_EXERCÍCIO ESCRITO 1_
Transcreva fielmente o trecho do diário de viagem desde "Ontem ao fim" até "e veio bem.".
_EXERCÍCIO ESCRITO 2_
Com base no diário de viagem, responda às perguntas seguintes, indicando cada resposta numa linha com a letra correspondente.
(a) A que altitude fica a cidade de Erzurum?
(b) Quantos quilómetros poupava, aproximadamente, a estrada secundária indicada pelo GPS?
(c) Que peça da mala se partiu na queda em frente ao Hotel?

##### EXCERTO DO TEXTO #####

Passada meia hora mandou o ajudante carimbar o passaporte e passou-mo para as mãos. Quando estava convencido que podia partir com a moto surge outro chefe, este responsável pela entrada de veículos, que me disse logo que não havia qualquer hipótese de passar com a moto sem Carnet. Resultado: a moto ficou na fronteira à espera da chegada do Carnet e eu segui até uma cidade próxima com um rapaz de quem me tinham dado o contacto.

17 de novembro de 2012

17 Novembro - Gevas

Ontem ao fim do dia, quando estava a arrumar a moto em cima do passeio, em frente ao Hotel, voltei a cair. Ia em primeira pelo passeio, devagar e, para desviar de umas pessoas encostei demais a um pilar de cimento, bati com a mala esquerda no pilar e…. pumba, saltou a mala fora e eu caí para a direita. Felizmente só se partiu o suporte inferior da mala mas está lá no sítio e veio bem.
O dono do Hotel convidou-me para jantar com mais um amigo e ficámos na conversa até tarde. Falavam os dois inglês. Já tinha saudades de ter uma conversa sem ser por gestos.
De manhã, quando saí do Hotel, pelas 10.30, duas miúdas, por acaso bem giras, saíam do cabeleireiro ao lado com o ar de quem vinham de fazer um penteado lindo. Com elas um tipo com mau aspecto que mandou uma afastar-se para eu passar. Até aqui tudo normal naquela cultura. O caricato é que as duas miúdas eram daquelas que usam um lenço a tapar a cabeça. E não o usam só para andar na rua. Quando o têm é para não o tirarem quando vão ao restaurante ou, calculo, quando têm alguém a jantar em casa. Ou seja, o penteado maravilhoso é para ser visto não se sabe bem por quem. O que faz confusão é que nem todas andam com a cabeça tapada. Algumas andam vestidas à ocidental sem nada na cabeça enquanto as mulheres mais velhas e as novas com pais mais radicais vestem túnicas pretas com a cara tapada e só os olhos à vista.
O dia de hoje foi um passeio lindo. A cidade onde estava, Erzurum, fica num planalto, a 2000 metros de altitude. Comecei por rodar uns 150 Km nesse planalto, no meio de uma serra onde por vezes subia a mais de 2500 metros, para depois descer, junto a um rio, para perto do nível do mar, com a paisagem a ganhar alguns verdes e acabar num enorme lago.
Antes de descer do planalto o GPS enviou-me por uma estrada secundária onde poupava cerca de 30 Km. Hesitei mas acabei por aceitar o pedido do aparelho e andei por uma estrada primeiro muito estreita de mau piso para depois passar para uma em reparação onde cerca de 10 Km eram em terra com muita gravilha solta. Neste tipo de piso a “Cross Tourer” com estes pneus de estrada fica difícil de guiar porque vai como que a flutuar em cima da gravilha, a escorregar muito. Já estava habituado à situação e sabia que não podia ir devagar de mais. Correu tudo bem.
Rodei depois junto ao lago, com mais uma paisagem fantástica, com o lago dum lado e montanhas com neve no topo do outro.

##### INFORMAÇÃO FORNECIDA #####

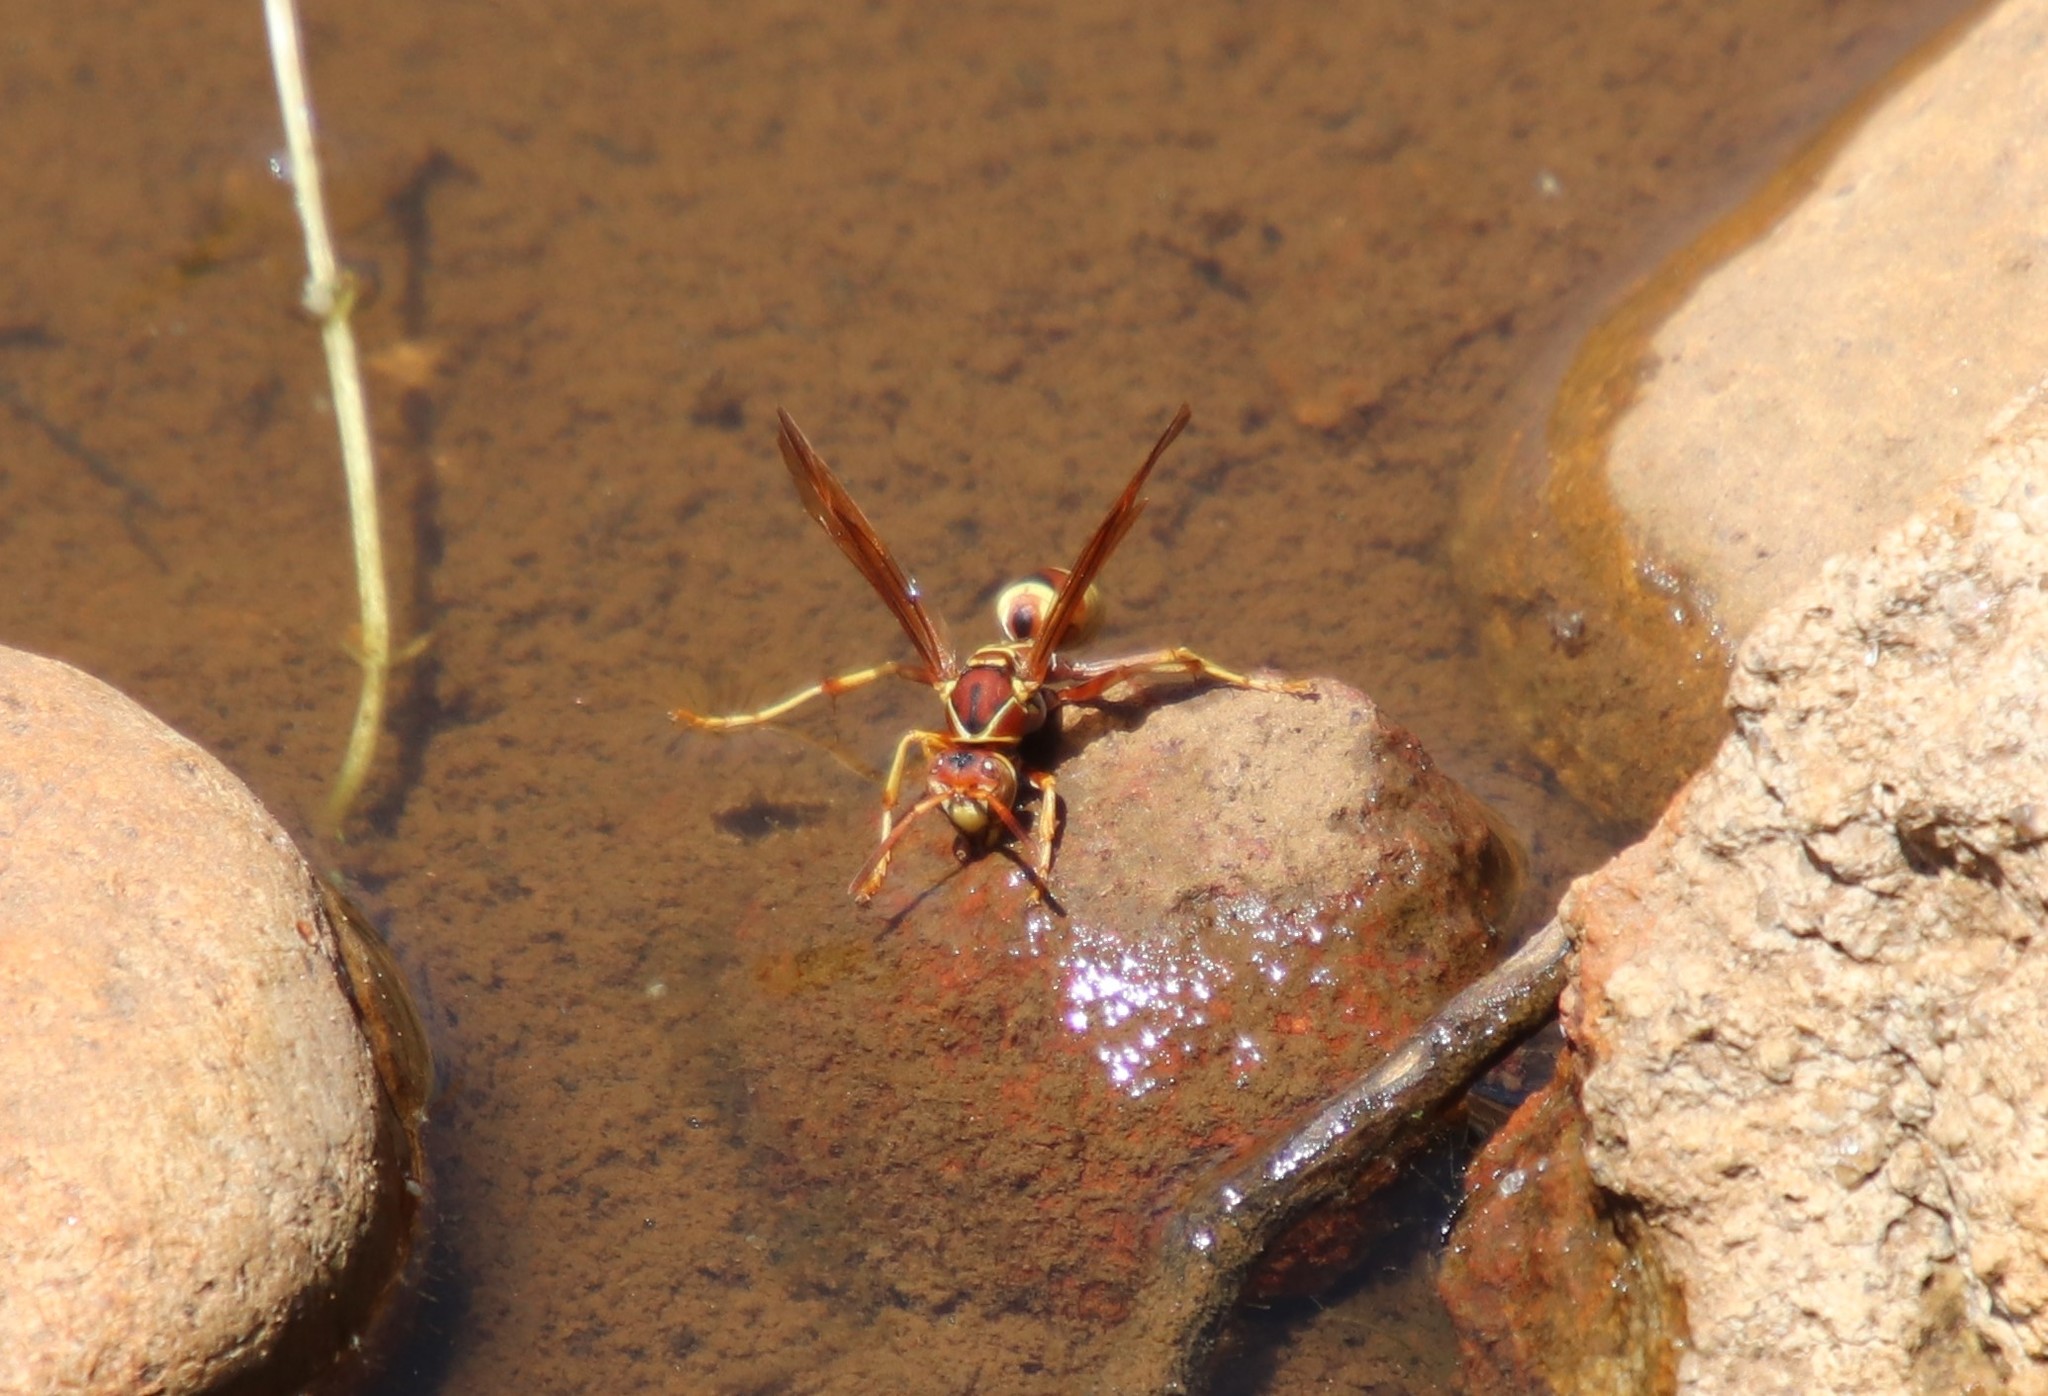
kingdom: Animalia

#####

_RESULTADO FINAL 1_
Ontem ao fim do dia, quando estava a arrumar a moto em cima do passeio, em frente ao Hotel, voltei a cair. Ia em primeira pelo passeio, devagar e, para desviar de umas pessoas encostei demais a um pilar de cimento, bati com a mala esquerda no pilar e…. pumba, saltou a mala fora e eu caí para a direita. Felizmente só se partiu o suporte inferior da mala mas está lá no sítio e veio bem.

_RESULTADO FINAL 2_
(a) A 2000 metros de altitude.
(b) Cerca de 30 Km.
(c) O suporte inferior da mala.